David Stelzer is the founder and CEO of Azure Farm and Azure Standard, a leading producer and nationwide distributor of natural, organic, and non-GMO food.
“After World War II, there was a huge move to cities from farms. As the years passed, small and mid-sized farms became less frequent, replaced by a smaller number of large farms,” he said.
“When there was an economic downturn in 2008, we saw a resurgence of people getting property on the edge of town or out in the country so they could plant a garden and grow their own food. Now, more people are seeing the importance of becoming more self-sufficient,” Stelzer added. “We have seen our customer base have a huge exodus to the country. Many people are rethinking their lifestyle, and coming together with an event where you can learn from people who know the skills is valuable.”
Sarah Thrush, founder of PeeliesNPetals, is a social media influencer with more than a million followers who turn to her for canning and food preservation expertise. She is a mother and wife from the Upper Peninsula of Michigan who learned canning from her grandmothers and mother.
In the midst of the pandemic, she told a friend that she had apples that she needed to can. The friend suggested she make a video of the process, Thrush obliged, the video gained widespread viewership, and her new passion was born.
“The world turned in 2020. More people started baking bread and growing tomatoes. We saw a new generation of people see they don’t know how to do things for themselves. They had always relied on others for food,” Thrush said. “People started asking, ‘What happens when infrastructure crumbles? How will I take care of my family?”
“Social media has built micro-communities,” she added. “I have grown a community of people interested in some of the life skills that they can apply to their situation. Before, you could only get that from generational learning.”
Melissa Renee moved to southwest Ohio from Mississippi five years ago to seek care for a medically complex child. She relocated from suburban Cincinnati earlier this year and bought a two-acre homestead located next to Amish farmers.
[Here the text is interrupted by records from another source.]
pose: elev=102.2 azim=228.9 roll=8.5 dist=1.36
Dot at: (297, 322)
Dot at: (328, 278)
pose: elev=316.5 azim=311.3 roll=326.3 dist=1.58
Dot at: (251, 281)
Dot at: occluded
“My Amish neighbors got a bulk order from Berlin Seeds and brought over a brochure,” she said about how she learned about the Food Independence Summit. “I had been laughing and joking with them that, as a new homesteader, I had no idea what I was doing with adding a dairy cow and trying to figure out how to add chickens to go along with a garden.
“Being at an event like this is not only helpful because of what we learn from the experts, but it also encouraging to be around other homesteaders,” she added.
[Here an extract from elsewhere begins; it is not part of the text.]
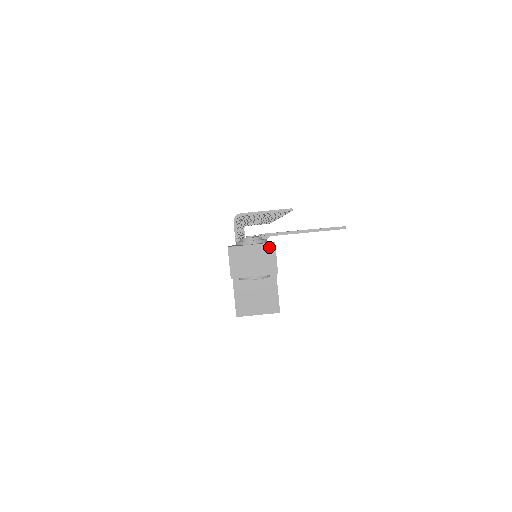
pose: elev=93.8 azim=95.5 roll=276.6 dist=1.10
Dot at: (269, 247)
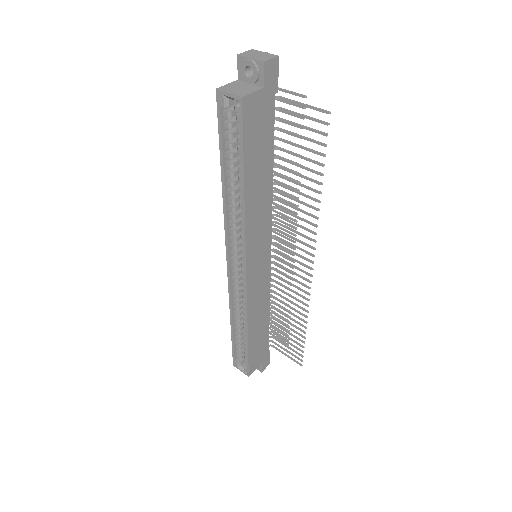
Dot at: (273, 56)
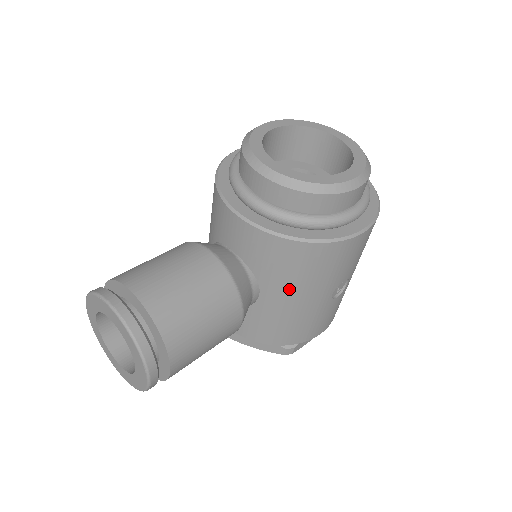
Melissa Renee named her homestead Handwritten Hills. She documents her experience on Facebook, Instagram, and other social media sites. Five generations of her family have farmed, and she learned self-sustainable living skills as a child, but the transition to homesteading as an adult is an adjustment that she hopes others can learn from.
“You can homestead where you are. You don’t need to have a lot of land,” she said. “I grow my seeds in my laundry room because it’s the best place to grow seeds in a house that has taken a lot more renovation work than expected.”
The Food Independence Summit will be an annual tradition for Melissa Renee and her children, she said.
“I was meant to be where I am, surrounded by Amish farmers and supported by people who are rooting for me and helping me as I learn through trial and error,” she added. “You grow by learning from mistakes, and when you develop relationships with people who know what they are doing and have a genuine interest to help, you go to where they are.”